> **Extracted text**
*-*-*
Costa Rica: The 10th Day

I am predictably tired of travel by day 10. It’s totally consistent, like a light switch. I’ll be fine and then all of a sudden all I can think about is my garden and my bed at home. It’s hard to think beyond exhaustion when the toddler thinks 4am is a good time to wake up and the kids keep falling out of bed in the middle of the night.

If we had this trip to do over again (which we will do our best to make happen!) we would reverse our two long stays–do Tulemar first and Los Sueños second. Tulemar is in the Manuel Antonio area and the amount of adventuring options is incredible. We couldn’t miss the opportunity to do a few amazing outings. But even without kids several days of that will wear you out. With kids, well, as I write my husband is passed out on the couch while the baby naps and the big kid does quiet time. We are pooped.

Because this is a coastal area with big rocky cliffs overlooking alcove beaches, in a tropical forest, it attracts folks interested in active tourism. Now, toddlers are *interested* in active tourism, except on the uphill parts, when they want to be carried. They are keen to run on slippery rocks at the bottom of waterfalls that you carried them 2 hours on horse back to get to. And kick their horse to trot when they’ve never ridden before.

Almost every single thing we have done has been a ridiculous success–especially given the company–which continues to amaze me. But it would have been strategic to follow this up with 5 days at the flat crazy resort where you just waddle across the lawn to the pool, fall in, and stay there all day. With free childcare. Live and learn.

Today was the closest we’ve been to a fail, and even then only because we had the rest of the trip to compare it to. The baby fell out of bed twice last night (the big kid once the night before) and then got up for the day at 4am. We threw back tiny cups of coffee and tried to pull ourselves together to go to Manuel Antonio National Park. We leave the area tomorrow and after 4 days we still hadn’t been. We were tired and the kids were exhausted after the previous days’ adventures (a full day horse back ride out to Nauyaca waterfall yesterday and boating out in the Mangroves in the heat of the day, at nap time, the day before). But we knew we’d feel regret if we missed it…since we were literally staying on its doorstep.
*-*-*
Saved entries
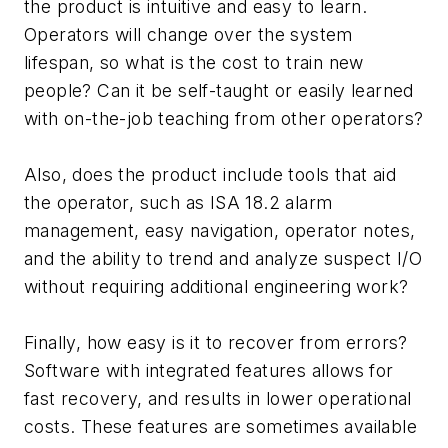
the product is intuitive and easy to learn.
Operators will change over the system
lifespan, so what is the cost to train new
people? Can it be self-taught or easily learned
with on-the-job teaching from other operators?
Also, does the product include tools that aid
the operator, such as ISA 18.2 alarm
management, easy navigation, operator notes,
and the ability to trend and analyze suspect I/O
without requiring additional engineering work?
Finally, how easy is it to recover from errors?
Software with integrated features allows for
fast recovery, and results in lower operational
costs. These features are sometimes available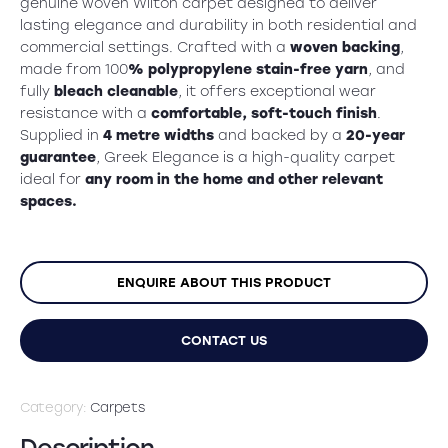
was:
is:
genuine woven Wilton carpet designed to deliver
lasting elegance and durability in both residential and
£49.99.
£39.99.
commercial settings. Crafted with a
woven backing
,
made from 100
% polypropylene stain-free yarn
, and
fully
bleach cleanable
, it offers exceptional wear
resistance with a
comfortable, soft-touch finish
.
Supplied in
4 metre widths
and backed by a
20-year
guarantee
, Greek Elegance is a high-quality carpet
ideal for
any room in the home and other relevant
spaces.
ENQUIRE ABOUT THIS PRODUCT
CONTACT US
Category:
Carpets
Description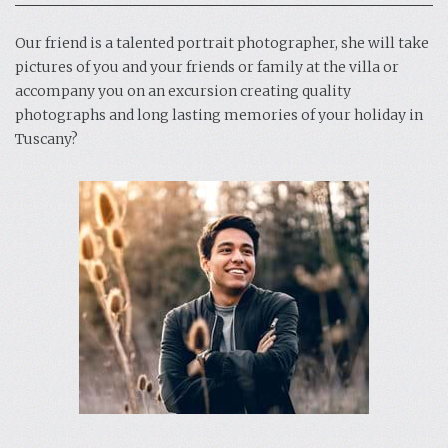
Our friend is a talented portrait photographer, she will take
pictures of you and your friends or family at the villa or
accompany you on an excursion creating quality
photographs and long lasting memories of your holiday in
Tuscany?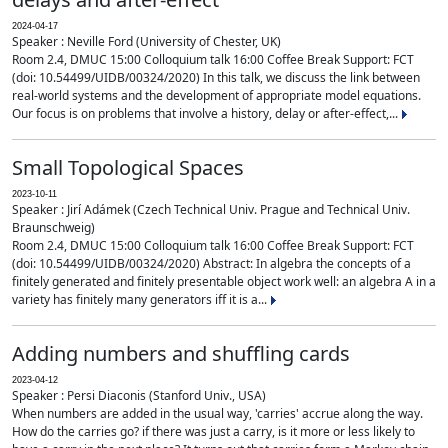
2024-04-17
Speaker : Neville Ford (University of Chester, UK)
Room 2.4, DMUC 15:00 Colloquium talk 16:00 Coffee Break Support: FCT
(doi: 10.54499/UIDB/00324/2020) In this talk, we discuss the link between
real-world systems and the development of appropriate model equations.
Our focus is on problems that involve a history, delay or after-effect,...
Small Topological Spaces
2023-10-11
Speaker : Jirí Adámek (Czech Technical Univ. Prague and Technical Univ.
Braunschweig)
Room 2.4, DMUC 15:00 Colloquium talk 16:00 Coffee Break Support: FCT
(doi: 10.54499/UIDB/00324/2020) Abstract: In algebra the concepts of a
finitely generated and finitely presentable object work well: an algebra A in a
variety has finitely many generators iff it is a...
Adding numbers and shuffling cards
2023-04-12
Speaker : Persi Diaconis (Stanford Univ., USA)
When numbers are added in the usual way, 'carries' accrue along the way.
How do the carries go? if there was just a carry, is it more or less likely to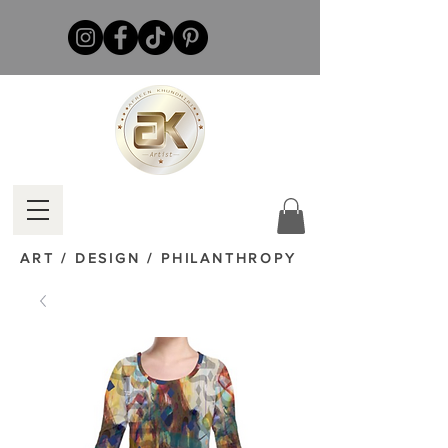
ART / DESIGN / PHILANTHROPY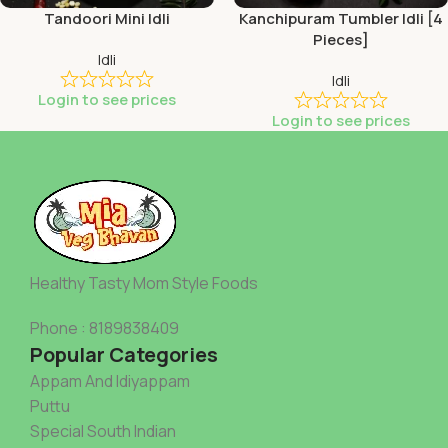
Tandoori Mini Idli
Kanchipuram Tumbler Idli [4
Pieces]
Idli
Idli
Login to see prices
Login to see prices
Healthy Tasty Mom Style Foods
Phone : 8189838409
Popular Categories
Appam And Idiyappam
Puttu
Special South Indian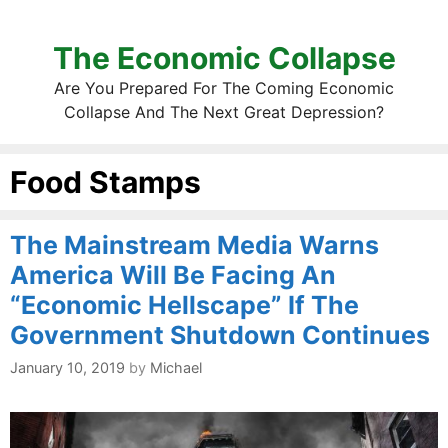
The Economic Collapse
Are You Prepared For The Coming Economic
Collapse And The Next Great Depression?
Food Stamps
The Mainstream Media Warns
America Will Be Facing An
“Economic Hellscape” If The
Government Shutdown Continues
January 10, 2019
by
Michael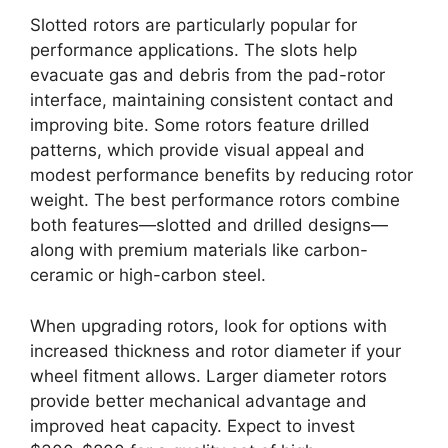
Slotted rotors are particularly popular for
performance applications. The slots help
evacuate gas and debris from the pad-rotor
interface, maintaining consistent contact and
improving bite. Some rotors feature drilled
patterns, which provide visual appeal and
modest performance benefits by reducing rotor
weight. The best performance rotors combine
both features—slotted and drilled designs—
along with premium materials like carbon-
ceramic or high-carbon steel.
When upgrading rotors, look for options with
increased thickness and rotor diameter if your
wheel fitment allows. Larger diameter rotors
provide better mechanical advantage and
improved heat capacity. Expect to invest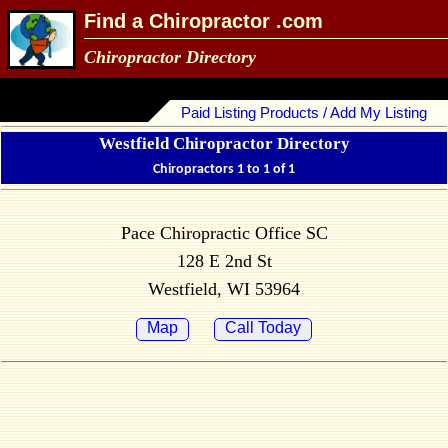
Find a Chiropractor .com
Chiropractor Directory
Paid Listing Products / Add My Listing
Westfield Chiropractor Directory
Chiropractors 1 to 1 of 1
Pace Chiropractic Office SC
128 E 2nd St
Westfield, WI 53964
Map
Call Today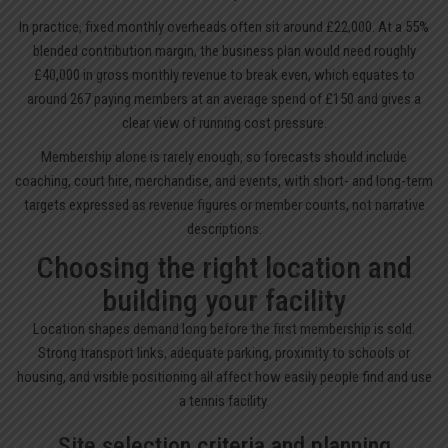
In practice, fixed monthly overheads often sit around £22,000. At a 55%
blended contribution margin, the business plan would need roughly
£40,000 in gross monthly revenue to break even, which equates to
around 267 paying members at an average spend of £150 and gives a
clear view of running cost pressure.
Membership alone is rarely enough, so forecasts should include
coaching, court hire, merchandise, and events, with short- and long-term
targets expressed as revenue figures or member counts, not narrative
descriptions.
Choosing the right location and
building your facility
Location shapes demand long before the first membership is sold.
Strong transport links, adequate parking, proximity to schools or
housing, and visible positioning all affect how easily people find and use
a tennis facility.
Site selection criteria and planning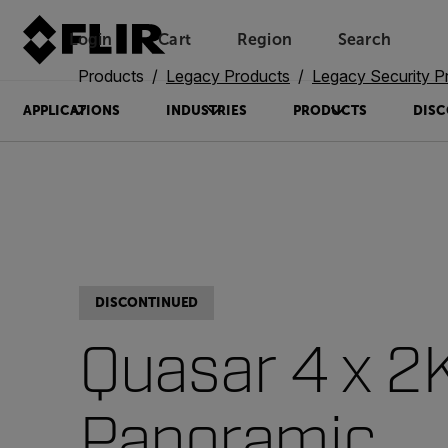
Login
Cart
Region
Search
Unread messages
Model
Remove
Items
Item
Add to cart
Added to cart
Products
Legacy Products
Legacy Security P
APPLICATIONS
INDUSTRIES
PRODUCTS
DISC
DISCONTINUED
Quasar 4 x 2
Panoramic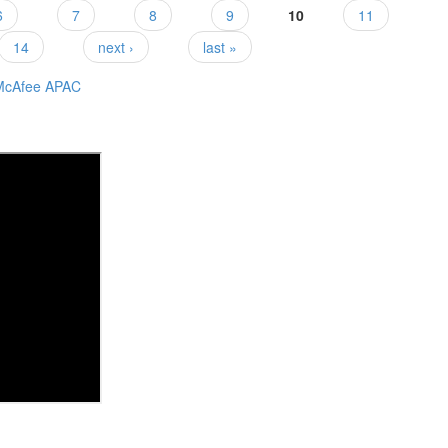
6
7
8
9
10
11
14
next ›
last »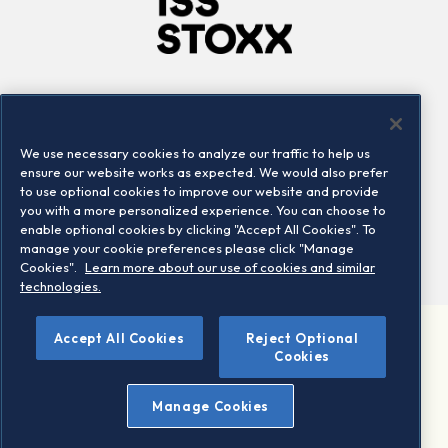
Company
Connect
Careers
LinkedIn
We use necessary cookies to analyze our traffic to help us
Locations
Contact us
ensure our website works as expected. We would also prefer
to use optional cookies to improve our website and provide
you with a more personalized experience. You can choose to
enable optional cookies by clicking "Accept All Cookies". To
manage your cookie preferences please click "Manage
Cookies".
Learn more about our use of cookies and similar
technologies.
Accept All Cookies
Reject Optional
©2026 STOXX Ltd. All rights reserved.
Cookies
Legal/Privacy Portal
Warning - phishing & scam
Manage Cookies
Conditions of use
Privacy notice
Imprint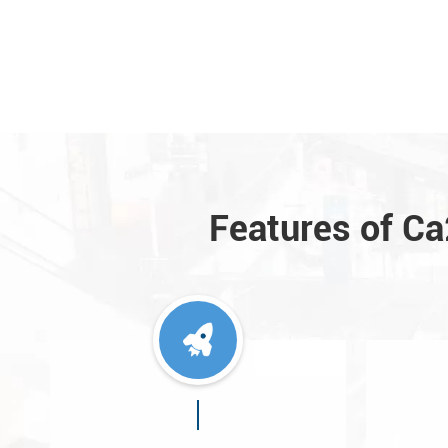
Features of C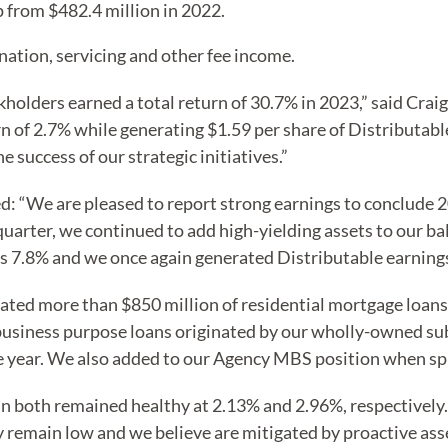
p from $482.4 million in 2022.
nation, servicing and other fee income.
ckholders earned a total return of 30.7% in 2023,” said Cra
 of 2.7% while generating $1.59 per share of Distributable
success of our strategic initiatives.”
: “We are pleased to report strong earnings to conclude 20
uarter, we continued to add high-yielding assets to our ba
s 7.8% and we once again generated Distributable earnings 
ated more than $850 million of residential mortgage loans
business purpose loans originated by our wholly-owned sub
e year. We also added to our Agency MBS position when spr
in both remained healthy at 2.13% and 2.96%, respectively
ey remain low and we believe are mitigated by proactive 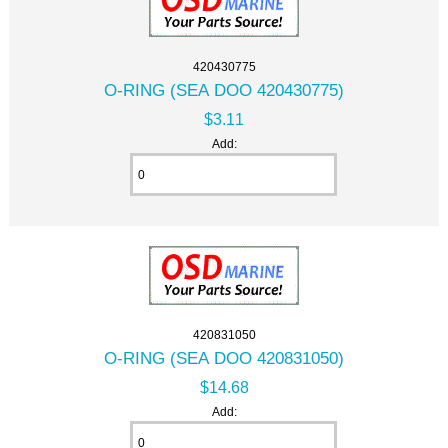
420430775
O-RING (SEA DOO 420430775)
$3.11
Add:
420831050
O-RING (SEA DOO 420831050)
$14.68
Add: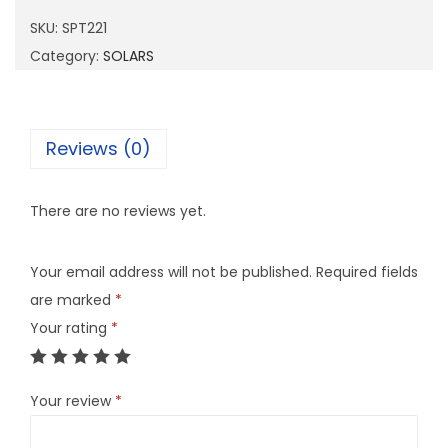
2
SKU:
SPT221
2
Category:
SOLARS
1
q
u
Reviews (0)
a
n
There are no reviews yet.
t
i
Your email address will not be published.
Required fields
t
are marked
*
y
Your rating
*
Your review
*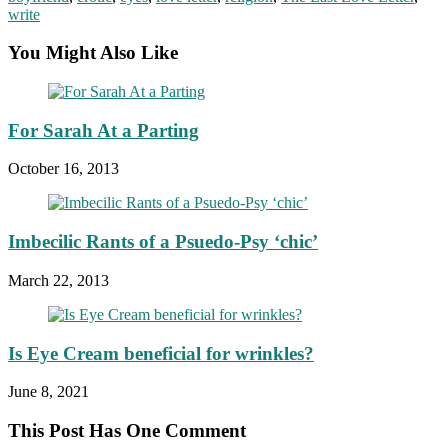
write
You Might Also Like
For Sarah At a Parting
October 16, 2013
Imbecilic Rants of a Psuedo-Psy ‘chic’
March 22, 2013
Is Eye Cream beneficial for wrinkles?
June 8, 2021
This Post Has One Comment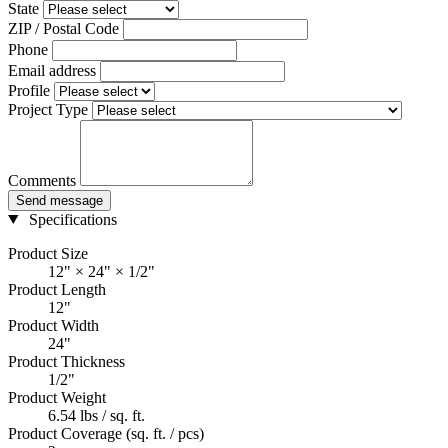
State
ZIP / Postal Code
Phone
Email address
Profile
Project Type
Comments
Send message
Specifications
Product Size
12" × 24" × 1/2"
Product Length
12"
Product Width
24"
Product Thickness
1/2"
Product Weight
6.54 lbs / sq. ft.
Product Coverage (sq. ft. / pcs)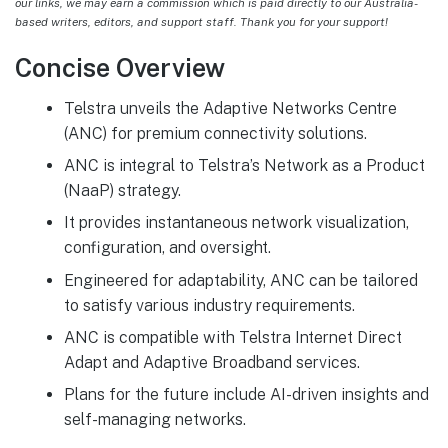
our links, we may earn a commission which is paid directly to our Australia-
based writers, editors, and support staff. Thank you for your support!
Concise Overview
Telstra unveils the Adaptive Networks Centre
(ANC) for premium connectivity solutions.
ANC is integral to Telstra’s Network as a Product
(NaaP) strategy.
It provides instantaneous network visualization,
configuration, and oversight.
Engineered for adaptability, ANC can be tailored
to satisfy various industry requirements.
ANC is compatible with Telstra Internet Direct
Adapt and Adaptive Broadband services.
Plans for the future include AI-driven insights and
self-managing networks.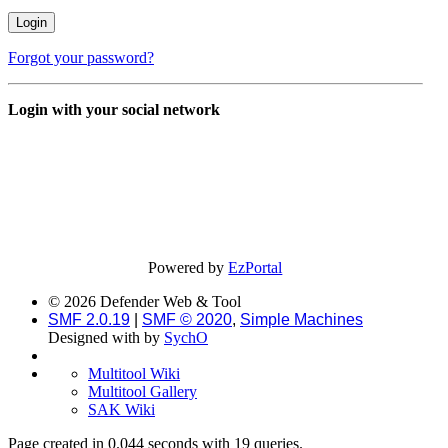
Forgot your password?
Login with your social network
Powered by
EzPortal
© 2026 Defender Web & Tool
SMF 2.0.19
|
SMF © 2020
,
Simple Machines
Designed with
by
SychO
Multitool Wiki
Multitool Gallery
SAK Wiki
Page created in 0.044 seconds with 19 queries.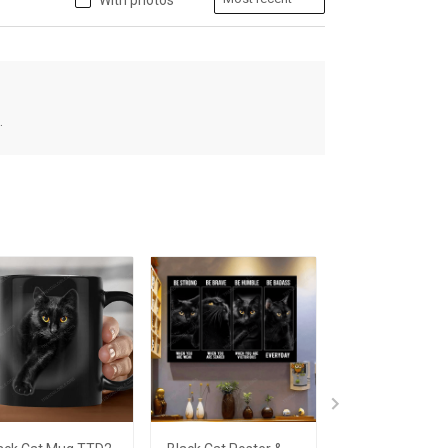
With photos
.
*-*-*
> **Complete the following**
1. Substitute "worn out" for "pooped" in the Costa Rica travel post, reproducing the part that opens with the words "If we had this" and closes with "We are pooped.".
2. Extend the Costa Rica travel post beyond its final sentence.

> **Answers to the exercises**
1.
If we had this trip to do over again (which we will do our best to make happen!) we would reverse our two long stays–do Tulemar first and Los Sueños second. Tulemar is in the Manuel Antonio area and the amount of adventuring options is incredible. We couldn’t miss the opportunity to do a few amazing outings. But even without kids several days of that will wear you out. With kids, well, as I write my husband is passed out on the couch while the baby naps and the big kid does quiet time. We are worn out.

2.
Big kid’s first time on a horse!


Nauyaca falls


Great Blue Heron in the mangroves


Mangroves at new moon high tide

Manuel Antonio opens at 7am. We couldn’t find any reliable information on whether or not it was stroller friendly but we were guessing not. The kids kind of ate. It’s all a blur. We sort of packed the diaper bag and trudged out to the car. It was a quick ride. The toddler had accidentally been put in his carseat with a mouth full of cheese toast and had taken it out and stuffed it into the colored pencil case his brother was using to draw Ron Weasley being smashed off his horse in the final chess match of the Sorcerer’s Stone. I hold it up accusingly “what is this?” and he looks at me like I’m a moron. “Num-a-num.”

The entrance to the park is fairly chaotic, but if you are planning to go with small children and you have a sturdy jogging stroller, for the love of everything you hold dear, TAKE IT WITH YOU. The main path is flat and wide, if rocky. Nothing a jogging stroller can’t handle. And the only thing we did right was to go at 7:30am because by the time we rolled out of there, passing out from heatstroke after having to carry both children the entire way (because of course if the 5 year old tells you before you leave the house that he has no interest in going and you make him go anyway and then don’t take the stroller and he is so tired he can barely keep his eyes open…well the mommy guilt for leaving him in the dust in a foreign country when he refuses to walk is not good, so you’ll carry all 60lbs of him), there were lines of sweaty tourists waiting outside the gate. They have a daily quota and by 9am they were maxed out and only letting folks in for each person who left.

We made it to the first main beach, Playa Manuel Antonio, sat panting for half an hour, then went back. We saw two brown throated three-toed sloths, tons of capuchin monkeys, a few howlers, some beautiful blue morpho and postman butterflies, an interesting spider, and a raccoon. It actually makes me feel better about the trip just writing it all down.

The density of easily visible wildlife is considerably greater at Tulemar beach where we’ve been staying, likely because it’s much more secluded. We’ve seen all those lovely critters several times over the past few days. It’s a lot more fun to spot the occasional creature than to hurriedly try to see as much as you can before everyone implodes. And by the time we were leaving at 8:30am, the walkways were totally packed and barely passable and the noise levels were pretty high. The beach is beautiful, but there are lots of beautiful beaches.


Beautiful big old trees at Playa Manuel Antonio


Capuchin monkeys are the most outgoing


“Doo doo-WAH!” as he waves his magic stick


This raccoon had an ouchy and stopped to rest on the sidewalk


Termite nest, which we can spot without a guide thanks to the Kratt Brothers


Brown throated three toed sloth!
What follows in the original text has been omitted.